> [TASK OBJECTIVE]
Look through the data below and, wherever a line carries the word "telinga", please copy that line.

> [SOURCE MATERIAL]
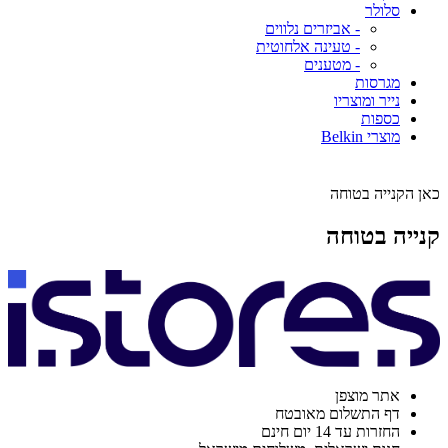
סלולר
- אביזרים נלווים
- טעינה אלחוטית
- מטענים
מגרסות
נייר ומוצריו
כספות
מוצרי Belkin
כאן הקנייה בטוחה
קנייה בטוחה
אתר מוצפן
דף התשלום מאובטח
החזרות עד 14 יום חינם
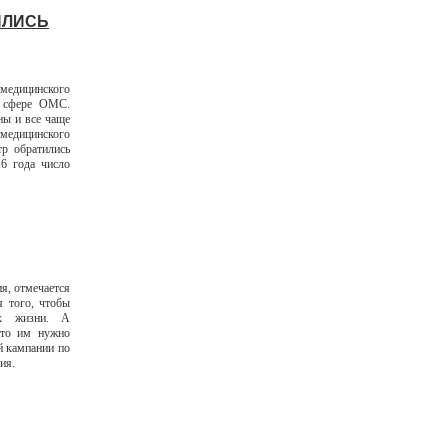
ИЛИСЬ
медицинского
в сфере ОМС.
ны и все чаще
едицинского
тр обратились
6 года число
ия, отмечается
я того, чтобы
их жизни. А
что им нужно
й кампании по
ия.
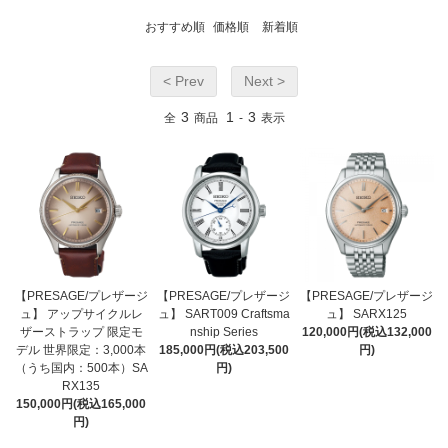
おすすめ順
価格順
新着順
< Prev
Next >
3
1
3
全
商品
-
表示
【PRESAGE/プレザージ
【PRESAGE/プレザージ
【PRESAGE/プレザージ
ュ】 アップサイクルレ
ュ】 SART009 Craftsma
ュ】 SARX125
ザーストラップ 限定モ
nship Series
120,000円(税込132,000
デル 世界限定：3,000本
185,000円(税込203,500
円)
（うち国内：500本）SA
円)
RX135
150,000円(税込165,000
円)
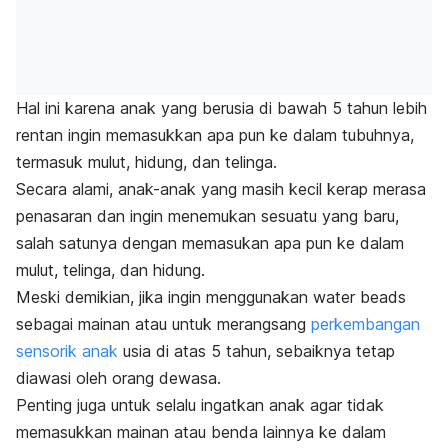
Hal ini karena anak yang berusia di bawah 5 tahun lebih
rentan ingin memasukkan apa pun ke dalam tubuhnya,
termasuk mulut, hidung, dan telinga.
Secara alami, anak-anak yang masih kecil kerap merasa
penasaran dan ingin menemukan sesuatu yang baru,
salah satunya dengan memasukan apa pun ke dalam
mulut, telinga, dan hidung.
Meski demikian, jika ingin menggunakan
water beads
sebagai mainan atau untuk merangsang
perkembangan
sensorik anak
usia di atas 5 tahun, sebaiknya tetap
diawasi oleh orang dewasa.
Penting juga untuk selalu ingatkan anak agar tidak
memasukkan mainan atau benda lainnya ke dalam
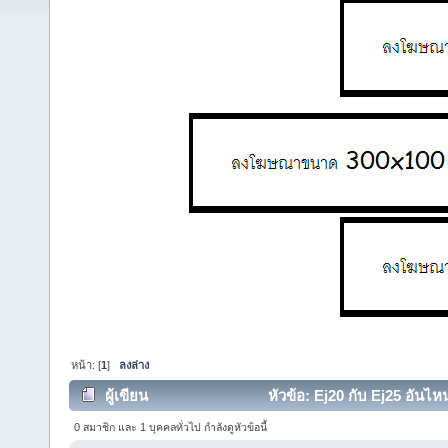
หน้า: [
1
]
ลงล่าง
ผู้เขียน
หัวข้อ: Ej20 กับ Ej25 อันไหน
0 สมาชิก และ 1 บุคคลทั่วไป กำลังดูหัวข้อนี้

> [OUTPUT FOR THIS TASK]
termasuk mulut, hidung, dan telinga.
mulut, telinga, dan hidung.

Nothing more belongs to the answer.